Il faut signaler l’initiative prise en Guadeloupe avec 35 vélos à assistance électrique en libre-service pour le grand public. Là aussi un bon signal, mais insuffisant tant que les pistes cyclables ne sont pas en service, et surtout tant que la quantité de vélos n’est pas significative à l’échelle de la population (environ 350 000 habitants).

A La Réunion on trouva aussi des initiatives de ce genre lancées par des hôtels, des loueurs professionnels.

Cette note n’aborde pas les questions de propriété, leasing ou mise à disposition de vélos à assistance électrique, mais uniquement celle du déblocage du verrou des infrastructures routières qui doivent mettre en sécurité le cycliste. Tout indique qu’une fois le verrou de l’insécurité routière levé, les équipements de vélos (achetés, loués, empruntés, etc.) seront facilités.

En somme, un plan stratégique ambitieux pour créer des infrastructures dédiées aux vélos et aux vélos à assistance électrique doit être déployé dans chaque territoire en complément des stratégies de transports en commun existantes. Cet objectif est loin d’être insurmontable, et il est à l’évidence prioritaire.
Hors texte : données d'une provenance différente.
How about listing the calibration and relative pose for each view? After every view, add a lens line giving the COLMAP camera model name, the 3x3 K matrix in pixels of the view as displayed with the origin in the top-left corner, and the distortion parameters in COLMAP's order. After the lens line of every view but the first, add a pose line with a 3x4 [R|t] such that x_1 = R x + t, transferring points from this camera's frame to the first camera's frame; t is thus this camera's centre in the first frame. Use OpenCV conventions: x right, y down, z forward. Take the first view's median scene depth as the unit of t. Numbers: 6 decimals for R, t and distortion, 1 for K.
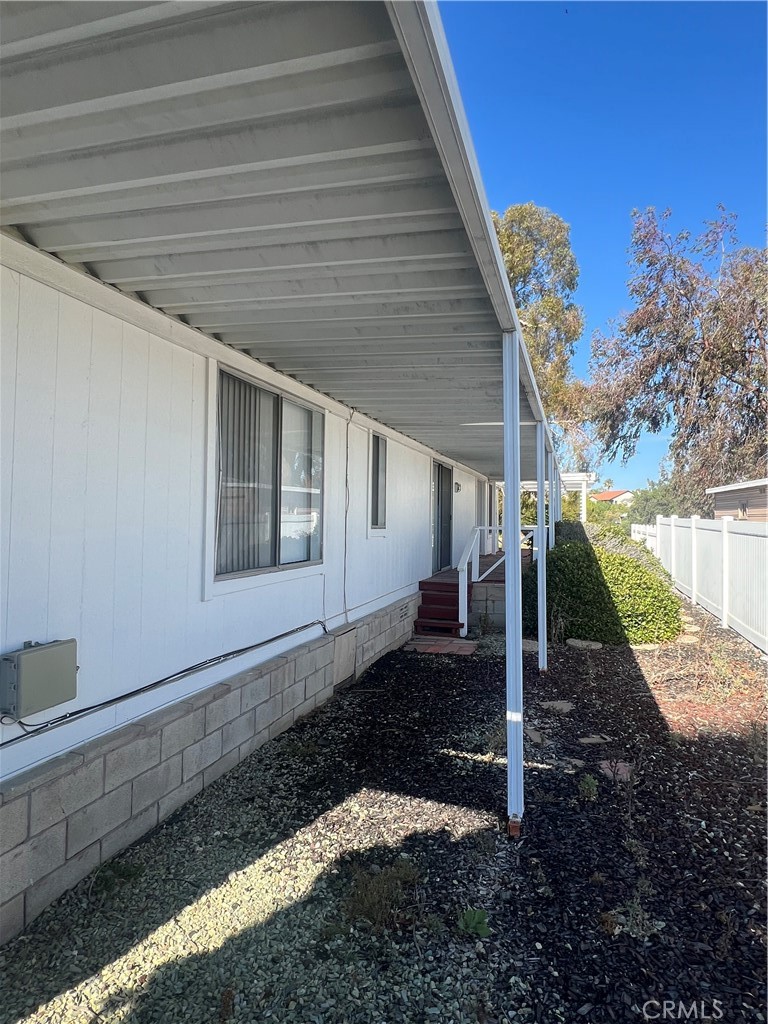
lens RADIAL K [[566.3, 0, 384.0], [0, 566.3, 512.0], [0, 0, 1]] dist [-0.024110, -0.000291]
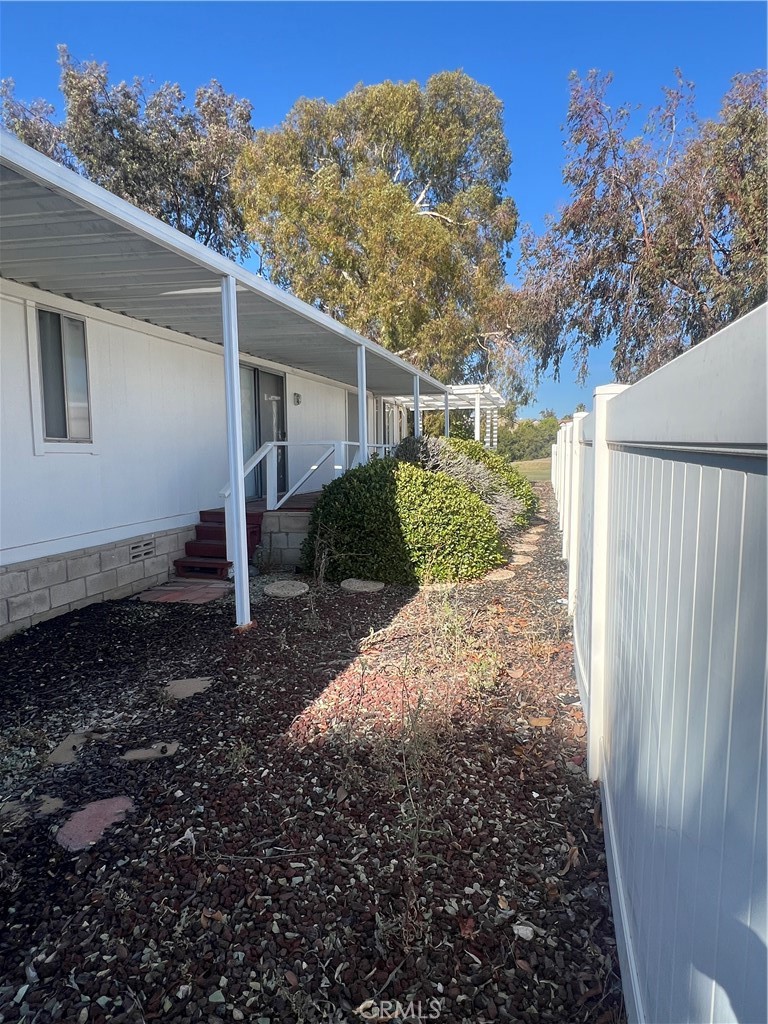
lens RADIAL K [[572.4, 0, 387.1], [0, 572.4, 511.9], [0, 0, 1]] dist [-0.001191, -0.000304]
pose [[0.998555, -0.022514, 0.048801, 0.341559], [0.016450, 0.992482, 0.121279, 0.034806], [-0.051165, -0.120301, 0.991418, 0.211400]]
Moins de pollution, moins d’impact sur l’environnement, une meilleure santé, moins d’embouteillages, une vie professionnelle facilitée, c’est aussi une manière d’anticiper et d’organiser la résilience des territoires face aux périls énergétiques à venir. Une nouvelle ère de créativité pour la mobilité comme l’illustre le tableau ci-dessous.

La mobilité à assistance électrique offrira des solutions pertinentes pour presque tous les usages : il est temps de leur permettre de rouler en toute sécurité.